Our friends over at Dirt Magazine posted a story today asking if “Roadies really are the biggest cheating bastards ever?”.
Our resident roady expert Jon Rollason offered to pen a response.
Words by Mr Jon Rollason.
Dirt Magazine asked today if “ROADIES REALLY ARE THE BIGGEST CHEATING BASTARDS EVER?”. What could suggest such a dramatic conclusion?, you ask.
Well, Dirt has jumped on the rapidly accelerating idiot bandwagon surrounding Ryder Hejedal and a bizarre allegation of so-called “mechanical doping” in road racing. Hejedal goes wide on a corner on a steep hill. He goes down. The bike slides away from him, and then its engine starts and it commits suicide by driving under the TV moto under its own power. This proves that, after medical doping was conclusively banished from road racing, the cheats started putting motors on their bikes, such is their cheating bastardry.
It’s not the first time this possibility has been wittered about on the internet. A couple of years ago, Spartacus was seen to make a jump while also touching his handlebars. Also some spectators heard a whirring sound coming from his bike. It was an open and shut case. Let’s put aside Occam’s razor. Let’s ignore any flywheel effects, the steepness of the road, the momentum of the sliding bike, its lack of contacts with the road as it’s moving and everything else about the very short video of Hejedal’s crash that looks like a pretty regular kind of crash with no special features. Let’s just think about the practicalities of cheating in a bike race by riding a motorbike.
“Let’s just think about the practicalities of cheating in a bike race by riding a motorbike.”
First, it would be ridiculously easy to get caught. Medical doping uses products and techniques that enhance what the body naturally does. Dopers either rely on a substance or process being undetectable, or they aim to train hard using the banned product so they can race easy when they’ve pissed it out. When caught, they claim they ate a dodgy steak, that too much booze naturally raised their testosterone levels or dehydrated them, that they naturally have abnormal red bloodcell counts, that they must have had a phantom twin who melded with them in the womb, that their coach fed them steroids without them knowing, or that their special toothpaste had performance-enhancing capabilities but they didn’t read the label before eating it. So a combination of invisibility and plausible deniability.
The UCI inspects racing bikes, and sometimes x-rays them. It’s fairly easy to tell whether a bike has a motor. You can see it. Or its buttons, or its batteries or something. Certainly if you x-ray the bike. They weigh them too. Most pro racebikes come in on the minimum limit.
Imagine a commissaire weighing a normal looking racebike with the weight of a battery and an engine in it.
“your bike has an engine in it” he says
“It must have been some over the counter hay fever medication that I bought in a Spanish pharmacy” the rider replies “I didn’t realise the bike had an engine.”
You see how insane that would be..?
That’s for the riders and teams. Let’s talk about the inventor of this electric bike, who is clearly an idiot. You’ve all seen that ebikes are taking over mountainbiking, right? Every euro-brand has a surprisingly expensive high end mountain bike with a motor on it this year. They weigh about 50lbs. They have a thing that looks like a washing machine bolted to the bb shell, and a battery the size of a milk bottle fixed to the frame so that they can travel a flat 25miles at 16mph. Well, if the mechanical doping theory is to be believed, someone has invented a non-speed-limited ebike with a motor and battery that can be concealed in an ordinary looking racing bike and which has a useful range of well over 100 miles. It also appears to be able to turn the back wheel without moving the cranks. Having invented this miracle product right at the time that the ebike market has exploded in size and everyone is buying vastly inferior ebikes for massive prices, the inventor decided to keep his machine secret, and only gave it to a mid-ranking pro road racer.
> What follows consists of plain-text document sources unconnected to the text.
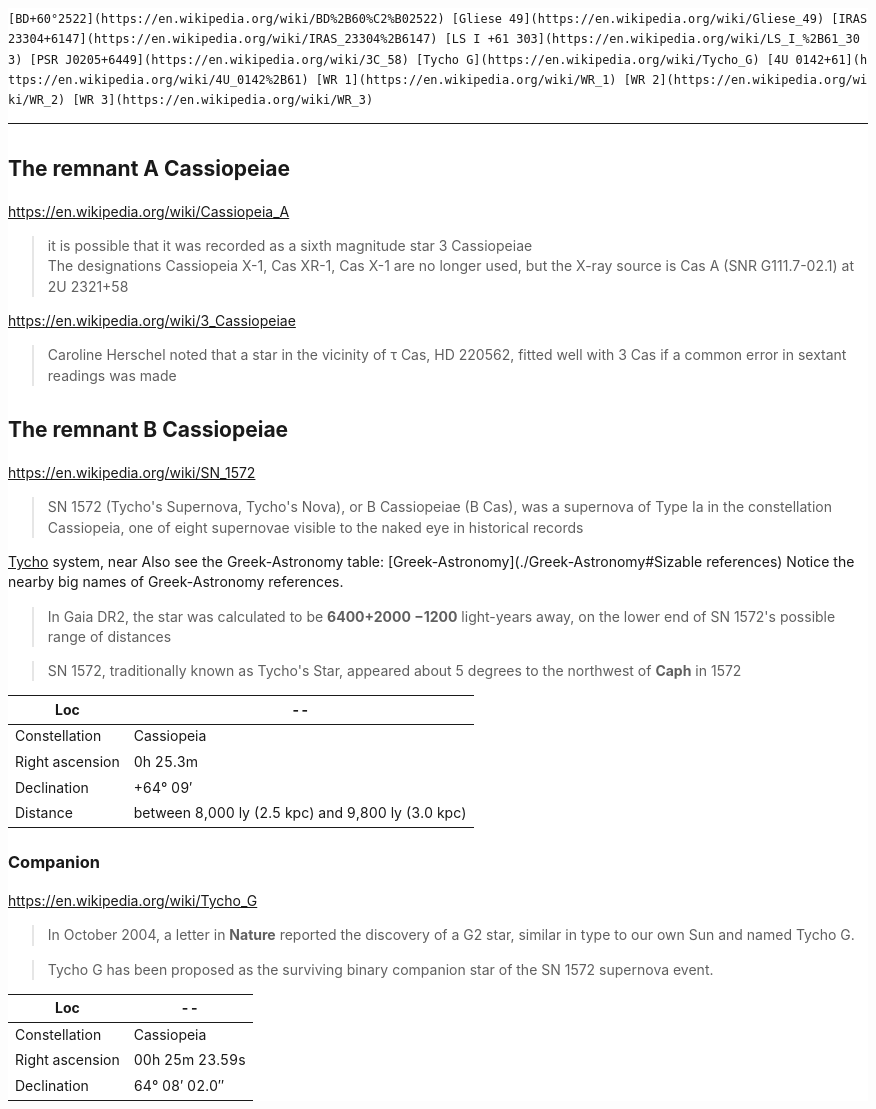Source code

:     [BD+60°2522](https://en.wikipedia.org/wiki/BD%2B60%C2%B02522) [Gliese 49](https://en.wikipedia.org/wiki/Gliese_49) [IRAS 23304+6147](https://en.wikipedia.org/wiki/IRAS_23304%2B6147) [LS I +61 303](https://en.wikipedia.org/wiki/LS_I_%2B61_303) [PSR J0205+6449](https://en.wikipedia.org/wiki/3C_58) [Tycho G](https://en.wikipedia.org/wiki/Tycho_G) [4U 0142+61](https://en.wikipedia.org/wiki/4U_0142%2B61) [WR 1](https://en.wikipedia.org/wiki/WR_1) [WR 2](https://en.wikipedia.org/wiki/WR_2) [WR 3](https://en.wikipedia.org/wiki/WR_3)  


---

## The remnant A Cassiopeiae
<https://en.wikipedia.org/wiki/Cassiopeia_A>  
> it is possible that it was recorded as a sixth magnitude star 3 Cassiopeiae  
The designations Cassiopeia X-1, Cas XR-1, Cas X-1 are no longer used, but the X-ray source is Cas A (SNR G111.7-02.1) at 2U 2321+58

<https://en.wikipedia.org/wiki/3_Cassiopeiae>  
> Caroline Herschel noted that a star in the vicinity of τ Cas, HD 220562, fitted well with 3 Cas if a common error in sextant readings was made

## The remnant B Cassiopeiae

<https://en.wikipedia.org/wiki/SN_1572>
> SN 1572 (Tycho's Supernova, Tycho's Nova), or B Cassiopeiae (B Cas), was a supernova of Type Ia in the constellation Cassiopeia, one of eight supernovae visible to the naked eye in historical records  

[Tycho](https://eddb.io/system/427559) system, near 
Also see the Greek-Astronomy table: [Greek-Astronomy](./Greek-Astronomy#Sizable references)
Notice the nearby big names of Greek-Astronomy references.  

> In Gaia DR2, the star was calculated to be **6400+2000
−1200** light-years away, on the lower end of SN 1572's possible range of distances  

> SN 1572, traditionally known as Tycho's Star, appeared about 5 degrees to the northwest of **Caph** in 1572

Loc | --
-- | --
Constellation | Cassiopeia
Right ascension	| 0h 25.3m
Declination	| +64° 09′
Distance | between 8,000 ly (2.5 kpc) and 9,800 ly (3.0 kpc)

### Companion
<https://en.wikipedia.org/wiki/Tycho_G>
> In October 2004, a letter in **Nature** reported the discovery of a G2 star, similar in type to our own Sun and named Tycho G.  

> Tycho G has been proposed as the surviving binary companion star of the SN 1572 supernova event.  

Loc | --
-- | --
Constellation | 	Cassiopeia
Right ascension |  00h 25m 23.59s
Declination | 64° 08′ 02.0″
Hejedal must have paid pretty well out of his meagre race-win bonuses, frankly, otherwise I’d certainly have patented the technology and sold it to Cube, Scott, Haibike and everyone else to make dorky ebikes slightly less dorky.
Road racing has had serious problems with doping. It may well still have. What is does not have is an epidemic of miraculous invisible electric motors.
Tell us what you think guys …
//Update: We just wanted to add that the original Dirtmag post was posed as a question, rather than a statement by the author. Dirt weren’t of course saying that roadies are “cheating bastards”, they were asking if the video was evidence of cheating and mechanical assistance.